Entitled “The Cost of Coercion”, it details, among other aspects, the growing number of unethical, fraudulent and criminal practices that can lead people into situations of forced labour, and calls for increased efforts to eradicate these forms of exploitation. The report also charts the significant international and national progress in reducing and preventing forced labour, but warns of the possible negative impacts of the global economic and jobs crisis on efforts to eliminate it.
The report’s USD 20 billion estimate of the “opportunity cost” of the coercion of workers affected by these abusive practices, in terms of lost earnings, puts the economic case alongside the clear moral and legal imperatives to eliminate forced labour.

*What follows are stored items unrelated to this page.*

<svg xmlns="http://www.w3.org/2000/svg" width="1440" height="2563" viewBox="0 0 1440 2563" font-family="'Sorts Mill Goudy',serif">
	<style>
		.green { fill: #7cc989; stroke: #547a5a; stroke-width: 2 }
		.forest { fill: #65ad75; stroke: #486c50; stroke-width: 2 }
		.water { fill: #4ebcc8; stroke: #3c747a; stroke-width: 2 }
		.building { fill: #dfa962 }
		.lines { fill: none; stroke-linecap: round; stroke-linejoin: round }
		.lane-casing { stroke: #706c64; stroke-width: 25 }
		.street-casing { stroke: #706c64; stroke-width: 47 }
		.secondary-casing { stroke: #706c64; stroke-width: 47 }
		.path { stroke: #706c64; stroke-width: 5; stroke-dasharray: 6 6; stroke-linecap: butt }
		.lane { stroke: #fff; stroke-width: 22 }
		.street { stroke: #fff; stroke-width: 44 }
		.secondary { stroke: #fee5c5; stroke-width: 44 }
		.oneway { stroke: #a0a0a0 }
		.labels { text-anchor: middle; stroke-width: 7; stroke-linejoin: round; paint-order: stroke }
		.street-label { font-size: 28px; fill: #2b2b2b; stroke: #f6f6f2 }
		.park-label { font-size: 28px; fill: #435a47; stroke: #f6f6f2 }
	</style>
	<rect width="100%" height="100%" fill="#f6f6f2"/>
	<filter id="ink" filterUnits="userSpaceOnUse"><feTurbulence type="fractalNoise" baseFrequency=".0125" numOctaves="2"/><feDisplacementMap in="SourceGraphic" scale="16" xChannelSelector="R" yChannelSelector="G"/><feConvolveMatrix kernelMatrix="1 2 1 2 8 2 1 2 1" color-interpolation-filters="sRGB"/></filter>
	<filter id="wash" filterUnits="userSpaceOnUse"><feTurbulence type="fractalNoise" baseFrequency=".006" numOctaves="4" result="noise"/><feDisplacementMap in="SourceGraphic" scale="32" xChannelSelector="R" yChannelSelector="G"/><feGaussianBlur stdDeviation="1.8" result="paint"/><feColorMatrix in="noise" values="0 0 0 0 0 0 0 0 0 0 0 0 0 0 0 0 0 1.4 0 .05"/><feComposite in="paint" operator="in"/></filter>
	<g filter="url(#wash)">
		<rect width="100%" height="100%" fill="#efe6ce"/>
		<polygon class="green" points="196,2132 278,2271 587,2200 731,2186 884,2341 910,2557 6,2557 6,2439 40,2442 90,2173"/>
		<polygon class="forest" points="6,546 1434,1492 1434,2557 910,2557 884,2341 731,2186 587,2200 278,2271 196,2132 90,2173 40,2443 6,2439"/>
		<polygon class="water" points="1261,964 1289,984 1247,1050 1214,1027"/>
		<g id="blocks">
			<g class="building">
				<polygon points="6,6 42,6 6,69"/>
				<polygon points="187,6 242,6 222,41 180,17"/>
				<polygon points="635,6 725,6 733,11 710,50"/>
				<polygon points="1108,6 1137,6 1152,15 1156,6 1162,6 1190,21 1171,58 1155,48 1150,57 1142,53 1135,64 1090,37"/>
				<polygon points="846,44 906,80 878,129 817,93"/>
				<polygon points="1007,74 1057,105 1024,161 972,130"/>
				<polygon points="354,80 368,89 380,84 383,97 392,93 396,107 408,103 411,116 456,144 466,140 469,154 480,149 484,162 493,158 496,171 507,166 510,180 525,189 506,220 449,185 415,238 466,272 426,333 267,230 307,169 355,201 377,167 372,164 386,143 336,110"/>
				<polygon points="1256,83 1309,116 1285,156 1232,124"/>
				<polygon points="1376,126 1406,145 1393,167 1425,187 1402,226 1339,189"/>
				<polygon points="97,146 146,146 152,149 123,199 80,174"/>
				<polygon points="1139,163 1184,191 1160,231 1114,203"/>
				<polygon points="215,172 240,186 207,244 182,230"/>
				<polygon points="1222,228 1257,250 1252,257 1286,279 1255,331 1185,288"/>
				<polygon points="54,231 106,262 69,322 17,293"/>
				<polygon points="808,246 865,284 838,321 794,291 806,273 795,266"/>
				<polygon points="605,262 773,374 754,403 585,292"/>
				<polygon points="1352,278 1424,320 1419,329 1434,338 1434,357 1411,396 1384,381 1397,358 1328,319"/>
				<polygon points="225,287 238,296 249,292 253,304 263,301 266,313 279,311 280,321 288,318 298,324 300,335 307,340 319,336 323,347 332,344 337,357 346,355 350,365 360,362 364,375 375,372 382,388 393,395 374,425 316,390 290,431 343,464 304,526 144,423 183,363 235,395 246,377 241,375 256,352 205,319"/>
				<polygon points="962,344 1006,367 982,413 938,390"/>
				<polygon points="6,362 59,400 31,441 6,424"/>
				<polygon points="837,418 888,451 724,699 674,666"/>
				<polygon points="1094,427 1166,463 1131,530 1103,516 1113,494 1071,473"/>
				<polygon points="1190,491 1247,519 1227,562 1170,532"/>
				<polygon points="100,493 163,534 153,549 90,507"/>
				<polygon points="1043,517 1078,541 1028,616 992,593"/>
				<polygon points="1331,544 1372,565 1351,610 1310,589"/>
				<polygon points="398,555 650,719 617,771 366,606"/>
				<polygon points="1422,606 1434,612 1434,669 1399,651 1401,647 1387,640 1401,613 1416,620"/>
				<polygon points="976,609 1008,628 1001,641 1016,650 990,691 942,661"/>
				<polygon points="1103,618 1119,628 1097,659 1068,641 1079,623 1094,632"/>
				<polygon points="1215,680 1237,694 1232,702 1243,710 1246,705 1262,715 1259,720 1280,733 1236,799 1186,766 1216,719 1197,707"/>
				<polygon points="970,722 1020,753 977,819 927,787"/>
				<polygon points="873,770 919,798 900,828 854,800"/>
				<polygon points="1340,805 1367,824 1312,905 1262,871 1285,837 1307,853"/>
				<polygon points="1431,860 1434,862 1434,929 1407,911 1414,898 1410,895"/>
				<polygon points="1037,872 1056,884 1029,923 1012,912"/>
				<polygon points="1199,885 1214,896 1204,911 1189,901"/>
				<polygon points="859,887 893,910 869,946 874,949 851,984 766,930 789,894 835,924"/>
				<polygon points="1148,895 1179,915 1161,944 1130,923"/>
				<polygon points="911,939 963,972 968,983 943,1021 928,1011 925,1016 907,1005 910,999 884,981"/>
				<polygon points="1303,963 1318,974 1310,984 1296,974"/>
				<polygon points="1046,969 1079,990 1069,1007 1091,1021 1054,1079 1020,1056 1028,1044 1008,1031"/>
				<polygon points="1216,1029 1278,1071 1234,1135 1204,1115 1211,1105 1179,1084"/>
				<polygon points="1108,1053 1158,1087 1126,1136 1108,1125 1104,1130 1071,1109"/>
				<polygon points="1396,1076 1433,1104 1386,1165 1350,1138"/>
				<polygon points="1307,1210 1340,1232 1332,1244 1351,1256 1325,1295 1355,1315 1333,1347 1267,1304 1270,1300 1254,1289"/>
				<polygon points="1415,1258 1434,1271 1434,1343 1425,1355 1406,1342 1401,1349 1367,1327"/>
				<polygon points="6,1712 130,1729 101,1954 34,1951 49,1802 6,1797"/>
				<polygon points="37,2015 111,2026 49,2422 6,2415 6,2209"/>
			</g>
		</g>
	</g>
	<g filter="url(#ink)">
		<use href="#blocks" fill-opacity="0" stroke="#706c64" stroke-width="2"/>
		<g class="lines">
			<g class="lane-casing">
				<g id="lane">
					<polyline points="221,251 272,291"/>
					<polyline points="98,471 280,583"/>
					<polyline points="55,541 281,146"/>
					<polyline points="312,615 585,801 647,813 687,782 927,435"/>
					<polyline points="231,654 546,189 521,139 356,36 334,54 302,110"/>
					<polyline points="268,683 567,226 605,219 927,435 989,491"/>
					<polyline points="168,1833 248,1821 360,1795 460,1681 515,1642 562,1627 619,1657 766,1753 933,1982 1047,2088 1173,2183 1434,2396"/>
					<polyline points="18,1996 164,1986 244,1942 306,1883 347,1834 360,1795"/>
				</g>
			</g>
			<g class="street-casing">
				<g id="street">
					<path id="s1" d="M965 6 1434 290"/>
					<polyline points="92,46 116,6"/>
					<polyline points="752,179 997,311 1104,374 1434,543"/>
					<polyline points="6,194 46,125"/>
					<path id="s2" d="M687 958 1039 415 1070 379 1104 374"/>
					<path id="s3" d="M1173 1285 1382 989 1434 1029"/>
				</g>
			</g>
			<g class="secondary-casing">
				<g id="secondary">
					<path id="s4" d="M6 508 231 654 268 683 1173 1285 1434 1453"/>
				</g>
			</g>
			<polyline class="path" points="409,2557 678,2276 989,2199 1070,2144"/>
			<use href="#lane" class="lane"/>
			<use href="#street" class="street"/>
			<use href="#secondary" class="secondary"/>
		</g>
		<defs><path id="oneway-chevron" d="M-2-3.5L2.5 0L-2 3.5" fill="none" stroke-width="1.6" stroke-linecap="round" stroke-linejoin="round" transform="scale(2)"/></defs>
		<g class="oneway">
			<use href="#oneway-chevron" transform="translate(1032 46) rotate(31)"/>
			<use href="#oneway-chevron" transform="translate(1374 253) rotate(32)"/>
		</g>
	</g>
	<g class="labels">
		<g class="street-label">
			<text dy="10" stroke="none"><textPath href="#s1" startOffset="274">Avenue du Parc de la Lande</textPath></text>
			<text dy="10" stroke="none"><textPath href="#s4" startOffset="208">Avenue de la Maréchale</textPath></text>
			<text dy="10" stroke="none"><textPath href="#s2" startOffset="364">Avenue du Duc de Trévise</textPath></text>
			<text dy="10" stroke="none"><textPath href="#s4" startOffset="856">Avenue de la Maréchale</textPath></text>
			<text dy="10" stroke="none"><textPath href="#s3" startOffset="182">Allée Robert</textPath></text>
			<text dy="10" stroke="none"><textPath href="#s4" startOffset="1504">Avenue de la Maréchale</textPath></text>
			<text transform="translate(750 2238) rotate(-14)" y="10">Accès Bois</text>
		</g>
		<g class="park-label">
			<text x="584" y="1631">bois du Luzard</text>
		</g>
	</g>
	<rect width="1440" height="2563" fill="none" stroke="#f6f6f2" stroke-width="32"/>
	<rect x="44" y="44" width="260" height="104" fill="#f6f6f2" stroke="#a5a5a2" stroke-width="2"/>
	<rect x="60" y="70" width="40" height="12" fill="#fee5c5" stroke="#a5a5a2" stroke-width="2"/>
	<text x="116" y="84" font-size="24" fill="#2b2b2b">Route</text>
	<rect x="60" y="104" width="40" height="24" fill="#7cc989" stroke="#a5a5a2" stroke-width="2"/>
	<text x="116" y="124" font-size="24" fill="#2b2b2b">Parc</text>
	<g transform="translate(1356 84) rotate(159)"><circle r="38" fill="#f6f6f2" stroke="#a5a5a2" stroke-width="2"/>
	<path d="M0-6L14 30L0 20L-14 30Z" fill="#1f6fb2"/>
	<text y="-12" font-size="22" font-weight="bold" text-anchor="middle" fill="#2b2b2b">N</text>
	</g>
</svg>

It also points out that among intensified international and national efforts to reduce and prevent forced labour, are new laws and policies at national and regional levels as well as growing provision of social protection for those most at risk of forced labour and trafficking. In addition, it offers much-needed guidance and expertise on effective means to combat these practices.
The ITUC, through its own forced labour programme, is supporting union action on the issue in general, along with specific attention groups, such as domestic workers, where the extent of forced labour is not widely recognized. One area of growing concern which the report did not emphasise concerns the use of forced prison labour, which is regulated by ILO Convention 29, and which is also subject to WTO restrictions under article XXe of the General Agreement on Tariffs and Trade.
“The fact that forced labour still exists, and especially on such a huge scale, is an absolute scandal which the international community simply should not tolerate. Governments must work together, especially to combat the scourge of human trafficking, through effective laws and proper enforcement,” said ITUC General Secretary Guy Ryder, adding that “trade unions, often working with NGOs and governments, are actively working to prevent forced labour and to identify and assist those affected.”